Membaca judul film ini mengingatkan saya pada film-film horor Indonesia di era 2000-2010-an yang rata-rata diproduksi dengan production value yang apa-adanya. Zaman itu, film horor punya nama yang sangat jelek gara-gara orang-orang membuat film dengan gaya serampangan berbekal Koya Pagayo sebagai pionir (yang sebenarnya bisa jadi bahan analisis film, karena hampir semuanya punya karakter dan plot yang sama).
Sorority Babes in the Slimeball Bowl-O-Rama adalah film besutan David DeCoteau yang kayaknya pernah dengar di mana, beberapa kali nongol di film dini hari Trans TV. Film-film horor kelas B gitu lah, nothing new. Saya tergoda saja nonton di Shudder karena ingin tahu batas kekejuan (cheesiness, ngawur memang)-nya sampai di mana.

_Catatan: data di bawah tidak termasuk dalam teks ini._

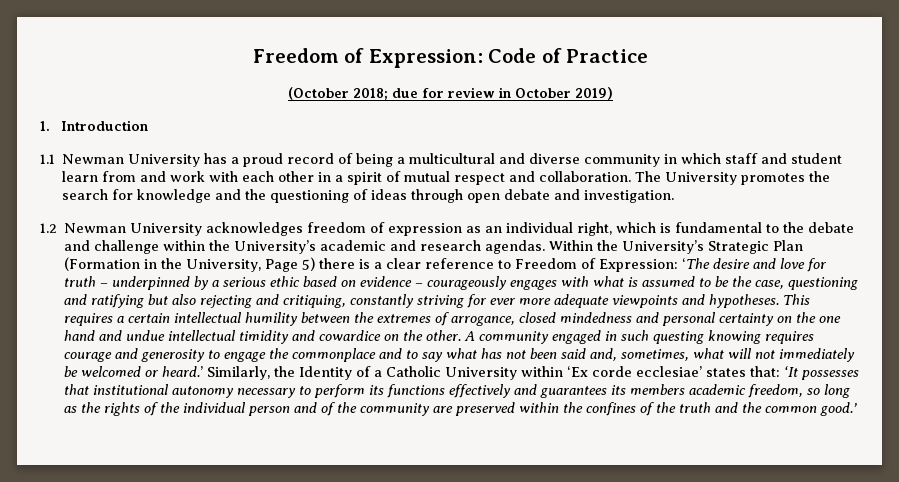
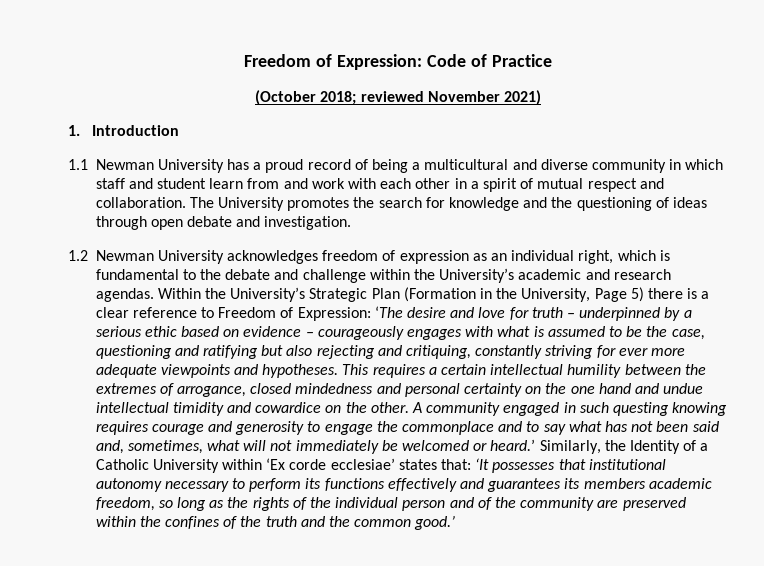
[392,87,613,100] due for review in October 2019) -> [360,90,541,105] reviewed November 2021)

Plot super tipis, di mana sekumpulan mahasiswi yang mau masuk rumah persaudaraan (sorority) yang sedang melakukan inisiasi (mirip kayak digejrot, eh diplonco gitu kali ya), berbarengan dengan tiga remaja yang ketahuan ngintip prosesi tersebut, diminta mendobrak mal di malam hari dan mengambil trofi area boling. Tak sengaja, mereka melepaskan makhluk imp yang mampu merasuki dan membunuh mereka satu-persatu.Film horor itu tak perlu pintar! Karena kalau diisi oleh pemain-pemain pintar, filmnya akan habis di tiga menit pertama karena mampu melihat masalah yang mungkin muncul sebagai konsekuensi sebuah tindakan bodoh. Film ini adalah salah satu contoh epitome terbesar film kelas B yang lahir ke dunia ini tanpa mengindahkan logika sama sekali. Persis logika film esek-esek. Film ini hanya bermodalkan mal kosong, perempuan siap buka baju, mobil terbalik, dan spesial efek listrik-listrik biru (yang sepertinya menghiasi film horor tahun 80-90-an).
Seharusnya, dengan aspek komedi yang pas dan akting yang mendingan, film ini bisa jadi se-campy film Braindead yang konyol itu atau sekejam Evil Dead. Kalau cuma casting perempuan siap buka baju sih ... saya rasa banyak film yang menawarkan hal serupa. Mungkin si sutradara juga diminta untuk menghentikan visinya sampai di sana ya, sehingga dari aspek teknis pun, film ini terasa kurang seru karena tidak melibatkan special makeup effects yang maksimal, seperti darah yang kelojotan (eh, memangnya darah bisa kelojotan?).
Film ini tidak sempat mengeksplorasi adegan di mal jadi lebih berkesan, misalnya menggunakan properti-properti di dalam mal untuk menjebak temannya yang kerasukan, menunjukkan kejar-kejaran di mal pun rasanya tidak banyak. Akting yang kadang-kadang super tidak natural, hanya berhasil dibantu oleh karakter wanita utama Spider (yang saya terlalu malas untuk mencari nama aslinya) yang ditulis dengan lebih mendalam (dan sarkastik di setiap menitnya).
Yah, memang film ini hanya sekadar untuk buka-bukaannya itu saja kok. Saya berusaha lihat aspek cerita yang lain tapi tidak terlalu menikmati. Jadi mungkin, sebaiknya film ini memang tidak untuk ditonton dengan sengaja, melainkan saat Anda terbangun tiba-tiba di tengah malam dan menyetel televisi sambil mengerjap-ngerjapkan mata.